(Data for camera pose estimation)
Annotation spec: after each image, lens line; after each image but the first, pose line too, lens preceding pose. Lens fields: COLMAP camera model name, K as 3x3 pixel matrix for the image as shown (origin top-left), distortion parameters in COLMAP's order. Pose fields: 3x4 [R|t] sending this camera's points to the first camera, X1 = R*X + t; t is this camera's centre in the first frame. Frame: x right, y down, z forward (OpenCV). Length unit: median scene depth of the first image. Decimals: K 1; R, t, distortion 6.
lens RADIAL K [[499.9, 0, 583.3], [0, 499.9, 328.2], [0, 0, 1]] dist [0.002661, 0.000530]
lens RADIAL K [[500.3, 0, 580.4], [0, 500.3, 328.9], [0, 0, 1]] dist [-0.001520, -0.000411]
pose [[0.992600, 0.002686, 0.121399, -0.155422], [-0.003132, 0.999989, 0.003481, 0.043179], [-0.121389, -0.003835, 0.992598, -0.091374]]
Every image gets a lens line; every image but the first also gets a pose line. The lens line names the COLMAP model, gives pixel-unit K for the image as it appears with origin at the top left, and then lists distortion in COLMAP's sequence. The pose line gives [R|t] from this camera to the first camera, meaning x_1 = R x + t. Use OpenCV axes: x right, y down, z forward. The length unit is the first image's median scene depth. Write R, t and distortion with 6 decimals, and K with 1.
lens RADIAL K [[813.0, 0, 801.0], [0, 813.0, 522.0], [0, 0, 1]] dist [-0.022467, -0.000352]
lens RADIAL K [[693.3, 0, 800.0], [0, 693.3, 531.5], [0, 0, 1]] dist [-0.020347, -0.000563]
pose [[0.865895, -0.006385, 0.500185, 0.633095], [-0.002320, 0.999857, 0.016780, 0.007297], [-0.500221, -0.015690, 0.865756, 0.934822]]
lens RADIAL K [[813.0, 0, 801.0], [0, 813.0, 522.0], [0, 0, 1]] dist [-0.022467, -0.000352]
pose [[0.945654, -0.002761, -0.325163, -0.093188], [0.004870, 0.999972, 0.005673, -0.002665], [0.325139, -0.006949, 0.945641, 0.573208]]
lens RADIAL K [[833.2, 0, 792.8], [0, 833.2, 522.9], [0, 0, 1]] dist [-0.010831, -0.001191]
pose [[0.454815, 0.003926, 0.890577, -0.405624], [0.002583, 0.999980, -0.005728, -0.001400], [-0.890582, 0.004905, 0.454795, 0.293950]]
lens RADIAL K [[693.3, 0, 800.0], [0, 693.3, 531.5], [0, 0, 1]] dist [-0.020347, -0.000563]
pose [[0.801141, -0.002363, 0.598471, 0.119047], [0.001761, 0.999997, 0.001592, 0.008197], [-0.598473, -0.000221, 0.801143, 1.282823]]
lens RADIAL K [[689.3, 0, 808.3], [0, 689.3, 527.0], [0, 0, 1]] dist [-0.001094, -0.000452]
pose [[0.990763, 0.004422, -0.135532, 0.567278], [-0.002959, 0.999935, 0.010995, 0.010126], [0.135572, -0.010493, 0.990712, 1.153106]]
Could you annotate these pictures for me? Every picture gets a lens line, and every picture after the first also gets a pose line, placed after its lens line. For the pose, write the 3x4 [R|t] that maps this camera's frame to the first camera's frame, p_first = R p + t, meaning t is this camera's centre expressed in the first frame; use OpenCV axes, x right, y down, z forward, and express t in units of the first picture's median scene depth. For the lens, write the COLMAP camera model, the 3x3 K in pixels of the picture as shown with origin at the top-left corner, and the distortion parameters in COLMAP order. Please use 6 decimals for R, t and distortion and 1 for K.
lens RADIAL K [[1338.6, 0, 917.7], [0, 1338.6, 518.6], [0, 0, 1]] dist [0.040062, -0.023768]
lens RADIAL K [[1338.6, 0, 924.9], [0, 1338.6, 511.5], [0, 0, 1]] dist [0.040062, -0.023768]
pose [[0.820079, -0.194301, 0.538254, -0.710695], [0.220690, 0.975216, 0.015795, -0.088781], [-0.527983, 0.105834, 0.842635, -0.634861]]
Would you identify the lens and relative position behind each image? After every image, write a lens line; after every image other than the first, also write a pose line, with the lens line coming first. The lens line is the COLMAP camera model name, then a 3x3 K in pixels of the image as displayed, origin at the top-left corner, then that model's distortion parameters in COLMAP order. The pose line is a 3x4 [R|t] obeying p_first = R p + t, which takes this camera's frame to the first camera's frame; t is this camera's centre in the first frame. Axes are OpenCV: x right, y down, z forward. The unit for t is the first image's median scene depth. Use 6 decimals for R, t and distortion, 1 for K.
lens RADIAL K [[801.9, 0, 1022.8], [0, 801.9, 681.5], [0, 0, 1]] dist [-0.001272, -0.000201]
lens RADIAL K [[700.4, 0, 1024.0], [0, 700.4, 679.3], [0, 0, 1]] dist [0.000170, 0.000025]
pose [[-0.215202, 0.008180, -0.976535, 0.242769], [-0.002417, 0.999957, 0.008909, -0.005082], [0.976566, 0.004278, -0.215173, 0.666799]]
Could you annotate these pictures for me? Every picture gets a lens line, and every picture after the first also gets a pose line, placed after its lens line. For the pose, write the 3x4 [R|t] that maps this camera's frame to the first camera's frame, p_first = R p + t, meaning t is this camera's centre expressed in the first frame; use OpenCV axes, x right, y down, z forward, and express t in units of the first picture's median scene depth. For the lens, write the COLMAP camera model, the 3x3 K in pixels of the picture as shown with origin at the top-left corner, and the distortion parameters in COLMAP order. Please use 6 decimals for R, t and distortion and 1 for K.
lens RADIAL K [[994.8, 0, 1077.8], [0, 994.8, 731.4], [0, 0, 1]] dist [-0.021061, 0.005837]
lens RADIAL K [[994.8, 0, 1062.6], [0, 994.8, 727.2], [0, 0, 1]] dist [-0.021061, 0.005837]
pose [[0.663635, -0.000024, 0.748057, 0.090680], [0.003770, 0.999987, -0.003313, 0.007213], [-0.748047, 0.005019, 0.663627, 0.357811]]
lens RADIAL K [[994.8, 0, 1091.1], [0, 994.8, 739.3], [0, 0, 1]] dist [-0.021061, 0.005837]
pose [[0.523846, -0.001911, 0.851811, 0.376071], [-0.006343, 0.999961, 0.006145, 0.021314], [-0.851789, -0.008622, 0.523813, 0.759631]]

▶ Exercise details: Return every line of the items above word for word, changing nothing.

▶ Expected answer:
Annotation spec: after each image, lens line; after each image but the first, pose line too, lens preceding pose. Lens fields: COLMAP camera model name, K as 3x3 pixel matrix for the image as shown (origin top-left), distortion parameters in COLMAP's order. Pose fields: 3x4 [R|t] sending this camera's points to the first camera, X1 = R*X + t; t is this camera's centre in the first frame. Frame: x right, y down, z forward (OpenCV). Length unit: median scene depth of the first image. Decimals: K 1; R, t, distortion 6.
lens RADIAL K [[499.9, 0, 583.3], [0, 499.9, 328.2], [0, 0, 1]] dist [0.002661, 0.000530]
lens RADIAL K [[500.3, 0, 580.4], [0, 500.3, 328.9], [0, 0, 1]] dist [-0.001520, -0.000411]
pose [[0.992600, 0.002686, 0.121399, -0.155422], [-0.003132, 0.999989, 0.003481, 0.043179], [-0.121389, -0.003835, 0.992598, -0.091374]]
Every image gets a lens line; every image but the first also gets a pose line. The lens line names the COLMAP model, gives pixel-unit K for the image as it appears with origin at the top left, and then lists distortion in COLMAP's sequence. The pose line gives [R|t] from this camera to the first camera, meaning x_1 = R x + t. Use OpenCV axes: x right, y down, z forward. The length unit is the first image's median scene depth. Write R, t and distortion with 6 decimals, and K with 1.
lens RADIAL K [[813.0, 0, 801.0], [0, 813.0, 522.0], [0, 0, 1]] dist [-0.022467, -0.000352]
lens RADIAL K [[693.3, 0, 800.0], [0, 693.3, 531.5], [0, 0, 1]] dist [-0.020347, -0.000563]
pose [[0.865895, -0.006385, 0.500185, 0.633095], [-0.002320, 0.999857, 0.016780, 0.007297], [-0.500221, -0.015690, 0.865756, 0.934822]]
lens RADIAL K [[813.0, 0, 801.0], [0, 813.0, 522.0], [0, 0, 1]] dist [-0.022467, -0.000352]
pose [[0.945654, -0.002761, -0.325163, -0.093188], [0.004870, 0.999972, 0.005673, -0.002665], [0.325139, -0.006949, 0.945641, 0.573208]]
lens RADIAL K [[833.2, 0, 792.8], [0, 833.2, 522.9], [0, 0, 1]] dist [-0.010831, -0.001191]
pose [[0.454815, 0.003926, 0.890577, -0.405624], [0.002583, 0.999980, -0.005728, -0.001400], [-0.890582, 0.004905, 0.454795, 0.293950]]
lens RADIAL K [[693.3, 0, 800.0], [0, 693.3, 531.5], [0, 0, 1]] dist [-0.020347, -0.000563]
pose [[0.801141, -0.002363, 0.598471, 0.119047], [0.001761, 0.999997, 0.001592, 0.008197], [-0.598473, -0.000221, 0.801143, 1.282823]]
lens RADIAL K [[689.3, 0, 808.3], [0, 689.3, 527.0], [0, 0, 1]] dist [-0.001094, -0.000452]
pose [[0.990763, 0.004422, -0.135532, 0.567278], [-0.002959, 0.999935, 0.010995, 0.010126], [0.135572, -0.010493, 0.990712, 1.153106]]
Could you annotate these pictures for me? Every picture gets a lens line, and every picture after the first also gets a pose line, placed after its lens line. For the pose, write the 3x4 [R|t] that maps this camera's frame to the first camera's frame, p_first = R p + t, meaning t is this camera's centre expressed in the first frame; use OpenCV axes, x right, y down, z forward, and express t in units of the first picture's median scene depth. For the lens, write the COLMAP camera model, the 3x3 K in pixels of the picture as shown with origin at the top-left corner, and the distortion parameters in COLMAP order. Please use 6 decimals for R, t and distortion and 1 for K.
lens RADIAL K [[1338.6, 0, 917.7], [0, 1338.6, 518.6], [0, 0, 1]] dist [0.040062, -0.023768]
lens RADIAL K [[1338.6, 0, 924.9], [0, 1338.6, 511.5], [0, 0, 1]] dist [0.040062, -0.023768]
pose [[0.820079, -0.194301, 0.538254, -0.710695], [0.220690, 0.975216, 0.015795, -0.088781], [-0.527983, 0.105834, 0.842635, -0.634861]]
Would you identify the lens and relative position behind each image? After every image, write a lens line; after every image other than the first, also write a pose line, with the lens line coming first. The lens line is the COLMAP camera model name, then a 3x3 K in pixels of the image as displayed, origin at the top-left corner, then that model's distortion parameters in COLMAP order. The pose line is a 3x4 [R|t] obeying p_first = R p + t, which takes this camera's frame to the first camera's frame; t is this camera's centre in the first frame. Axes are OpenCV: x right, y down, z forward. The unit for t is the first image's median scene depth. Use 6 decimals for R, t and distortion, 1 for K.
lens RADIAL K [[801.9, 0, 1022.8], [0, 801.9, 681.5], [0, 0, 1]] dist [-0.001272, -0.000201]
lens RADIAL K [[700.4, 0, 1024.0], [0, 700.4, 679.3], [0, 0, 1]] dist [0.000170, 0.000025]
pose [[-0.215202, 0.008180, -0.976535, 0.242769], [-0.002417, 0.999957, 0.008909, -0.005082], [0.976566, 0.004278, -0.215173, 0.666799]]
Could you annotate these pictures for me? Every picture gets a lens line, and every picture after the first also gets a pose line, placed after its lens line. For the pose, write the 3x4 [R|t] that maps this camera's frame to the first camera's frame, p_first = R p + t, meaning t is this camera's centre expressed in the first frame; use OpenCV axes, x right, y down, z forward, and express t in units of the first picture's median scene depth. For the lens, write the COLMAP camera model, the 3x3 K in pixels of the picture as shown with origin at the top-left corner, and the distortion parameters in COLMAP order. Please use 6 decimals for R, t and distortion and 1 for K.
lens RADIAL K [[994.8, 0, 1077.8], [0, 994.8, 731.4], [0, 0, 1]] dist [-0.021061, 0.005837]
lens RADIAL K [[994.8, 0, 1062.6], [0, 994.8, 727.2], [0, 0, 1]] dist [-0.021061, 0.005837]
pose [[0.663635, -0.000024, 0.748057, 0.090680], [0.003770, 0.999987, -0.003313, 0.007213], [-0.748047, 0.005019, 0.663627, 0.357811]]
lens RADIAL K [[994.8, 0, 1091.1], [0, 994.8, 739.3], [0, 0, 1]] dist [-0.021061, 0.005837]
pose [[0.523846, -0.001911, 0.851811, 0.376071], [-0.006343, 0.999961, 0.006145, 0.021314], [-0.851789, -0.008622, 0.523813, 0.759631]]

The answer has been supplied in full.